ECLI:NL:RVS:2024:2364
Raad van State
- Hoger beroep
- E. Steendijk
- Rechtspraak.nl
Hoger beroep vreemdeling tegen afwijzing machtiging tot voorlopig verblijf
In deze zaak gaat het om een hoger beroep van een vreemdeling tegen de afwijzing van zijn aanvraag voor een machtiging tot voorlopig verblijf door de staatssecretaris van Justitie en Veiligheid. De aanvraag werd op 13 augustus 2021 afgewezen, waarna de vreemdeling bezwaar maakte. Dit bezwaar werd op 8 september 2022 ongegrond verklaard. De rechtbank Den Haag verklaarde op 30 maart 2023 het beroep van de vreemdeling ongegrond. De vreemdeling, vertegenwoordigd door mr. P. Scholtes, heeft hiertegen hoger beroep ingesteld.

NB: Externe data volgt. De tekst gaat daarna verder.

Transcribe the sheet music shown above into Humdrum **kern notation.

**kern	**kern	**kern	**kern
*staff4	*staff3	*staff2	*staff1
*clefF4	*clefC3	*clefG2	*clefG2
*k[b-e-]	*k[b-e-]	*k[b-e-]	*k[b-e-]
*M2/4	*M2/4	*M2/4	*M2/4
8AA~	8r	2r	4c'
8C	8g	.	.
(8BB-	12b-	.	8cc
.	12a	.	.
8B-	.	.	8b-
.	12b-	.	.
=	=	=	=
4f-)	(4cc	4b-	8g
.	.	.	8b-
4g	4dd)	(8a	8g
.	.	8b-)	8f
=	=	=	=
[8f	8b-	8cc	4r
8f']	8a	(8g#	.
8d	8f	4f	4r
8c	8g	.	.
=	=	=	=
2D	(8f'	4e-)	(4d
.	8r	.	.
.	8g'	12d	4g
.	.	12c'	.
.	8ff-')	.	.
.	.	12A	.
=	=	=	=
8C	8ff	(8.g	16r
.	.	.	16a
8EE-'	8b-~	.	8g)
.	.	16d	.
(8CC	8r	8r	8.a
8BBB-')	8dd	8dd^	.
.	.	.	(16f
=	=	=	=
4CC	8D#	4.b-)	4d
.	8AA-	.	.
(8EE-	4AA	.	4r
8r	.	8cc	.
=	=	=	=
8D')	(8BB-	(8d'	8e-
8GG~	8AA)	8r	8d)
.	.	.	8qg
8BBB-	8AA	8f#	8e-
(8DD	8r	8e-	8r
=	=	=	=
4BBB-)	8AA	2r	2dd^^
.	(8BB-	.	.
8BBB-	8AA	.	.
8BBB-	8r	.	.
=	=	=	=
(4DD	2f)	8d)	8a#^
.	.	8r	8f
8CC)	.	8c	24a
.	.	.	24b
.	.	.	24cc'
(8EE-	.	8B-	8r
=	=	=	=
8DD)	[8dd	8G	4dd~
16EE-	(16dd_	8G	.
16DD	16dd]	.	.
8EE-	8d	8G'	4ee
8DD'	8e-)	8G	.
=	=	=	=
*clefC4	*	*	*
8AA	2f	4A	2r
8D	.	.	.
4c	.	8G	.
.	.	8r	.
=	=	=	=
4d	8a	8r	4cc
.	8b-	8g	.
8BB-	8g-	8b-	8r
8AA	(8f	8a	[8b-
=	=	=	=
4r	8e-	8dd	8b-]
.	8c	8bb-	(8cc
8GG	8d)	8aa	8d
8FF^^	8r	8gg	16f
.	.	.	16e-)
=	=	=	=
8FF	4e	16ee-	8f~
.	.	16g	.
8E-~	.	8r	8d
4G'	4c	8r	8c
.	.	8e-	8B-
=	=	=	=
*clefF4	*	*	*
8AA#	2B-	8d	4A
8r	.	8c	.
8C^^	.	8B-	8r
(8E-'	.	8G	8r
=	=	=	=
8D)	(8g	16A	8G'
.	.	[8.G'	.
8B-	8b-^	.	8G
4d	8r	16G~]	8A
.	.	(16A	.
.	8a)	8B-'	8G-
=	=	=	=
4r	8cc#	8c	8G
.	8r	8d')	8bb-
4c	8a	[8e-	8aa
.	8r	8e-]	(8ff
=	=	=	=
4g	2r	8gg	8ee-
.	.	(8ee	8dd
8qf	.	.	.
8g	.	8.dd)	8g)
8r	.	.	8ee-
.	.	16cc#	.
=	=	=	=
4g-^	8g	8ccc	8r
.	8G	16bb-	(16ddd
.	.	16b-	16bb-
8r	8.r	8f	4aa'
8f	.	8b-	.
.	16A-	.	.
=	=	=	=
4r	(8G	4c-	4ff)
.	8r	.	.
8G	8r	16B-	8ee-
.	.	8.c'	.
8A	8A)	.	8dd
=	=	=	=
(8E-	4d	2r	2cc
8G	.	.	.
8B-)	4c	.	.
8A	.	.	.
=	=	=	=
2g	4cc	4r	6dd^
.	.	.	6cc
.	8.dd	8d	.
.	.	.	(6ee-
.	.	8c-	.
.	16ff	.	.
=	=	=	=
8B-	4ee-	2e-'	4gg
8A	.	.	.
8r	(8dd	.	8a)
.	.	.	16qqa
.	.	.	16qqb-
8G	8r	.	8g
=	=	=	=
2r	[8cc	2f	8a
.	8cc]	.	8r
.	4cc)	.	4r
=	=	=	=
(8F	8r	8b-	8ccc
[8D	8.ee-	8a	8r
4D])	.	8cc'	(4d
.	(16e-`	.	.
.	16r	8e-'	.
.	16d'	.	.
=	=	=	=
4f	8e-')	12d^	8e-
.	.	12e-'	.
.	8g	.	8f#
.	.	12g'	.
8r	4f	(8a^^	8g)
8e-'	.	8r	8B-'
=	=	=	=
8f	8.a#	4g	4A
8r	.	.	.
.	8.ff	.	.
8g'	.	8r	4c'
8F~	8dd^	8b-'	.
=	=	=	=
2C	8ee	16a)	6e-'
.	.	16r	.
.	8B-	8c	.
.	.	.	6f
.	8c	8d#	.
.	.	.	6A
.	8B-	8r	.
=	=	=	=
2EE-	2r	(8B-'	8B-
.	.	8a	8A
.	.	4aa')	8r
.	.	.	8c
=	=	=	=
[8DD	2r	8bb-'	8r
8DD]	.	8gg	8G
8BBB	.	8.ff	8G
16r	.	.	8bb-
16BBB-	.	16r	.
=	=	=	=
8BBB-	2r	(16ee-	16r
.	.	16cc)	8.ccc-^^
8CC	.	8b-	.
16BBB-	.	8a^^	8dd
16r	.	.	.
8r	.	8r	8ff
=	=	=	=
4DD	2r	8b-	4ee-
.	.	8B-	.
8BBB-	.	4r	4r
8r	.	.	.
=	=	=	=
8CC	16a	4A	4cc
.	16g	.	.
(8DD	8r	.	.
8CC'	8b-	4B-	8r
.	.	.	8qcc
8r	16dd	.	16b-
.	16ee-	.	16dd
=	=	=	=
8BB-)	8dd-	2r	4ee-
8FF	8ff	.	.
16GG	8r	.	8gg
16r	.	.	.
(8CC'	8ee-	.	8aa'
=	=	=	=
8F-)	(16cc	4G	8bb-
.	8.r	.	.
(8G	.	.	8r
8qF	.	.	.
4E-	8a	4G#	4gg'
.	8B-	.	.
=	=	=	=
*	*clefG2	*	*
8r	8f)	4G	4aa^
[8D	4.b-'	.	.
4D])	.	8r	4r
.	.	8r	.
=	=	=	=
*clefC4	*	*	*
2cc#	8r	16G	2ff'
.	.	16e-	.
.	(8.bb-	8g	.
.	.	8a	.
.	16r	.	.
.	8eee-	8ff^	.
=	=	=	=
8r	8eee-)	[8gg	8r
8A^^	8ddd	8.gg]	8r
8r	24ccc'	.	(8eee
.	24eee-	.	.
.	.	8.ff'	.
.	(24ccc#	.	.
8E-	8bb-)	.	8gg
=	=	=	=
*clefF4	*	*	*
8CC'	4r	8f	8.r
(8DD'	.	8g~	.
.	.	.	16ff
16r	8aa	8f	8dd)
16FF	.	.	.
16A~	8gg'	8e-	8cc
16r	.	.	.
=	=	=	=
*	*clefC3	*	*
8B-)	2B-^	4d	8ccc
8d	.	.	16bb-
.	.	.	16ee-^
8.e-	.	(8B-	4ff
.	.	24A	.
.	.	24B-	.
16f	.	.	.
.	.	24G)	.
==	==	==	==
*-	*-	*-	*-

De Afdeling bestuursrechtspraak van de Raad van State heeft op 10 juni 2024 uitspraak gedaan. De eerste grief van de vreemdeling werd niet gegrond bevonden, omdat deze geen vragen bevatte die in het belang van de rechtseenheid, rechtsontwikkeling of rechtsbescherming beantwoord moesten worden. De tweede grief, die betrekking had op de belangenafweging van de staatssecretaris in het kader van artikel 8 van het EVRM, werd eveneens afgewezen. De staatssecretaris had voldoende gemotiveerd dat er geen gezins- of familieleven bestond tussen de vreemdeling en zijn referent, en dat er geen bijkomende elementen van afhankelijkheid waren.
De Raad van State bevestigde de uitspraak van de rechtbank en oordeelde dat het hoger beroep ongegrond was. De staatssecretaris werd niet verplicht om proceskosten te vergoeden. De uitspraak werd openbaar uitgesproken op 10 juni 2024.